In America, titles of nobility were banned in the Constitution and in our democratic culture. In a society built on notions of equality (the obvious exceptions of Black people, women, Native Americans notwithstanding) no one has access to special carve-outs or exemptions as to what is right and wrong. Claiming them, particularly in secret, feels like a betrayal against the whole idea of equality.
The problem in the modern era is that elites — of all ideological stripes — have violated that bargain. The result isn’t that we’ve abandoned any notion of right and wrong. Instead, by elevating hypocrisy to the greatest of sins, we end up weaponizing the principles, using them as a cudgel against the other side but not against our own.
Pick an issue: violent rhetoric by politicians, sexual misconduct, corruption and so on. With every revelation, almost immediately the debate becomes a riot of whataboutism. Team A says that Team B has no right to criticize because they did the same thing. Team B points out that Team A has switched positions. Everyone has a point. And everyone is missing the point.

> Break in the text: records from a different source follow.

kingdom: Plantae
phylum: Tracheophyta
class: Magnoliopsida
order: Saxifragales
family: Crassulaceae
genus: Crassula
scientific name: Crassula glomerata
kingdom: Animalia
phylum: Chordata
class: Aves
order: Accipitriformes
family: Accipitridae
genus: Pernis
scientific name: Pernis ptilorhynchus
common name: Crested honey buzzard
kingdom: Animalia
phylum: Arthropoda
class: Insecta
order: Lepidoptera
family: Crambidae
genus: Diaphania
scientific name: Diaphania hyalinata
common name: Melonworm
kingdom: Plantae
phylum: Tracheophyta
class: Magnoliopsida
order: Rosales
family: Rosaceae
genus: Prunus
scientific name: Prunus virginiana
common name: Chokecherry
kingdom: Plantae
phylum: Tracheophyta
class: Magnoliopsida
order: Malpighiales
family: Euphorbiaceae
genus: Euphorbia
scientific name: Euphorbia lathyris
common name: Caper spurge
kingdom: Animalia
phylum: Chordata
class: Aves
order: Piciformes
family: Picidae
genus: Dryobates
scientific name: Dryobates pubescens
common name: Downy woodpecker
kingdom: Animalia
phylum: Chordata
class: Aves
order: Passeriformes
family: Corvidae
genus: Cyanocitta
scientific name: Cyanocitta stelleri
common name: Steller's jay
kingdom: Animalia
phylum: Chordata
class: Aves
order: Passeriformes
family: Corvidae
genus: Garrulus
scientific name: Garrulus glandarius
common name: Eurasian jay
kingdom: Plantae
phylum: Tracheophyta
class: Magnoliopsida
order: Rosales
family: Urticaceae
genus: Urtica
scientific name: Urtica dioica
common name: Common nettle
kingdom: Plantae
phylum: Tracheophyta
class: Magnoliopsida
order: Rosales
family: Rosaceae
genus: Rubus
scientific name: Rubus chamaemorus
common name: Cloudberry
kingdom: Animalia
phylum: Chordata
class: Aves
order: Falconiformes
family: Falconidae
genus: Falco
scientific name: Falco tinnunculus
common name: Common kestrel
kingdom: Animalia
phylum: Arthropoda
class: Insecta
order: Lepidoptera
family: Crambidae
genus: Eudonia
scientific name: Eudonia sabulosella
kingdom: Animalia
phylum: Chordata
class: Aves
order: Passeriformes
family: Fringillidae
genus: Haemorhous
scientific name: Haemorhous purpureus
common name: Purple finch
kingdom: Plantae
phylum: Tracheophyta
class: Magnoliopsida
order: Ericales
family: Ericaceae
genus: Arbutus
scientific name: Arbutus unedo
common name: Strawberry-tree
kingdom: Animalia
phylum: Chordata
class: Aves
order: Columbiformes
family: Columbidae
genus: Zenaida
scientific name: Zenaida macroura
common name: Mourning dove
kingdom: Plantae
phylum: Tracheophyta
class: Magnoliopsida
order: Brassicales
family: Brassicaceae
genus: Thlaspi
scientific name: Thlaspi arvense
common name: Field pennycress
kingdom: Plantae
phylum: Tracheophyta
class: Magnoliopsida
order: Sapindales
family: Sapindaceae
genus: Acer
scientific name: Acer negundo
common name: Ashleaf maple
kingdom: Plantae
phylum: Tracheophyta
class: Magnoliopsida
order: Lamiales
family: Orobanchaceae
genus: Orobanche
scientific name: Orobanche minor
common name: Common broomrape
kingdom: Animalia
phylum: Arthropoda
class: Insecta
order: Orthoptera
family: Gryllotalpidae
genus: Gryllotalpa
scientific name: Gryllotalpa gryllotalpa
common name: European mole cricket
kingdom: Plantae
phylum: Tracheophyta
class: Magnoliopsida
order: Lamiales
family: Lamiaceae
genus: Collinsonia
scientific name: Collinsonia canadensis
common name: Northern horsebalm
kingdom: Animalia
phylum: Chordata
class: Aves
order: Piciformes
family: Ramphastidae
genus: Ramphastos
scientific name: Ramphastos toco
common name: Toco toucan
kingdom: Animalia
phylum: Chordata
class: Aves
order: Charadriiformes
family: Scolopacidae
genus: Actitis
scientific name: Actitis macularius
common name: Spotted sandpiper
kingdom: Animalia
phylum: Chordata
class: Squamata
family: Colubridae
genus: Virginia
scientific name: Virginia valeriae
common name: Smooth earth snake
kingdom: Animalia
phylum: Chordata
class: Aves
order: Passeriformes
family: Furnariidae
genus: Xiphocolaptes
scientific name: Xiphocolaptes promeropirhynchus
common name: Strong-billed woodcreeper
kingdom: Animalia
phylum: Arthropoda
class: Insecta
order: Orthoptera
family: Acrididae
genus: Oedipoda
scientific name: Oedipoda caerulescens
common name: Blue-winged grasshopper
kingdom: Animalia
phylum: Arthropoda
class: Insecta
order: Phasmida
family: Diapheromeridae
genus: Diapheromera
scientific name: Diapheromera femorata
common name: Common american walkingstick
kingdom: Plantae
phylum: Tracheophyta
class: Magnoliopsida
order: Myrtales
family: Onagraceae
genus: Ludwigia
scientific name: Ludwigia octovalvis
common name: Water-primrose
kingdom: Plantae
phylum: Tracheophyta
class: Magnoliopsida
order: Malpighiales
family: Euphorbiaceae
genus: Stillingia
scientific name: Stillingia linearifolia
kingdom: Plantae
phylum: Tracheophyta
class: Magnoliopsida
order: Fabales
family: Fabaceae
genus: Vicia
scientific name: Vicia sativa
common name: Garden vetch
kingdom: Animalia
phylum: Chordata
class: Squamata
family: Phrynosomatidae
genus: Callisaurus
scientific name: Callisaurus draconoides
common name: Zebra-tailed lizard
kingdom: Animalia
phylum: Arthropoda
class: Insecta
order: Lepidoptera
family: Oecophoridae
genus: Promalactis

Sure, hypocrisy is a moral failing, and partisan inconsistency is an intellectual one. But neither changes the objective facts. This is something you’re supposed to learn as a child: It doesn’t matter what everyone else is doing or saying, wrong is wrong. It’s also something lawyers like Mr. Blanche are supposed to know. Telling a judge that the hypocrisy of the prosecutor — or your client’s transparency — means your client did nothing wrong would earn you nothing but a laugh.